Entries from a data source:
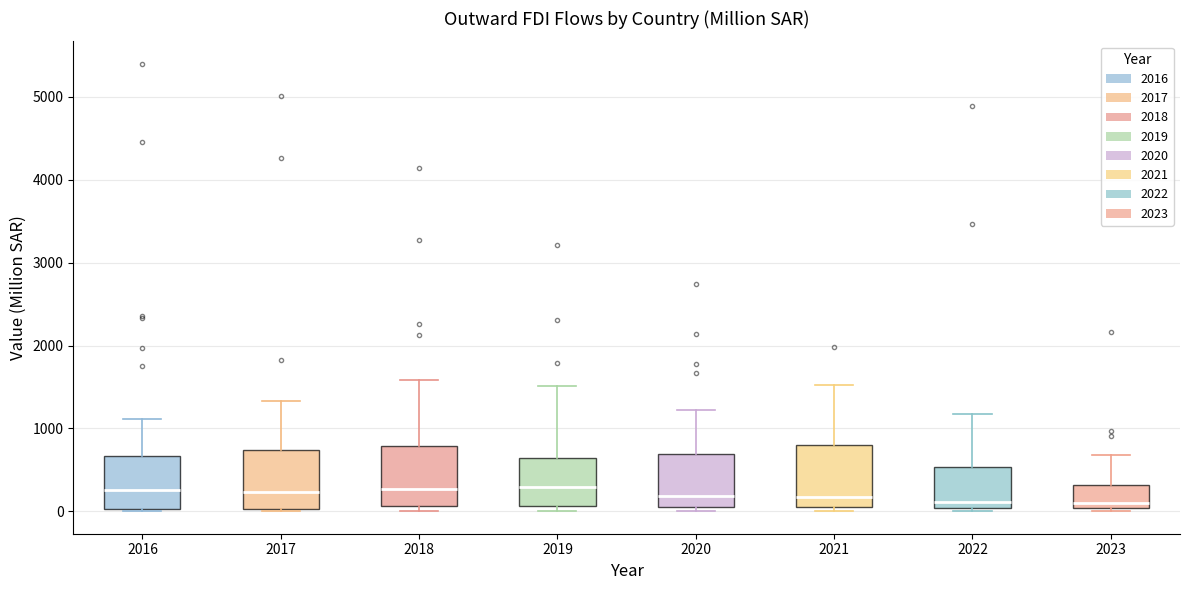

Reading left to right, transcribe this box plot: for each box, give where its median line is, the range the box spans, and where its two whiskers end, as read against the y-axis. The values are not printed on the chart, so give them approximately, as read against the axis.

2016: median 300, box 0 to 700, whiskers 0 to 1100
2017: median 200, box 0 to 700, whiskers 0 to 1300
2018: median 300, box 100 to 800, whiskers 0 to 1600
2019: median 300, box 100 to 600, whiskers 0 to 1500
2020: median 200, box 100 to 700, whiskers 0 to 1200
2021: median 200, box 100 to 800, whiskers 0 to 1500
2022: median 100, box 0 to 500, whiskers 0 (just below the box's lower edge) to 1200
2023: median 100, box 0 to 300, whiskers 0 (just below the box's lower edge) to 700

**DIRECTIONS:** Please copy out all of the entries above word for word, leaving the pictures out.

**RESPONSE FOR THIS EXERCISE:**
Reading left to right, transcribe this box plot: for each box, give where its median line is, the range the box spans, and where its two whiskers end, as read against the y-axis. The values are not printed on the chart, so give them approximately, as read against the axis.

2016: median 300, box 0 to 700, whiskers 0 to 1100
2017: median 200, box 0 to 700, whiskers 0 to 1300
2018: median 300, box 100 to 800, whiskers 0 to 1600
2019: median 300, box 100 to 600, whiskers 0 to 1500
2020: median 200, box 100 to 700, whiskers 0 to 1200
2021: median 200, box 100 to 800, whiskers 0 to 1500
2022: median 100, box 0 to 500, whiskers 0 (just below the box's lower edge) to 1200
2023: median 100, box 0 to 300, whiskers 0 (just below the box's lower edge) to 700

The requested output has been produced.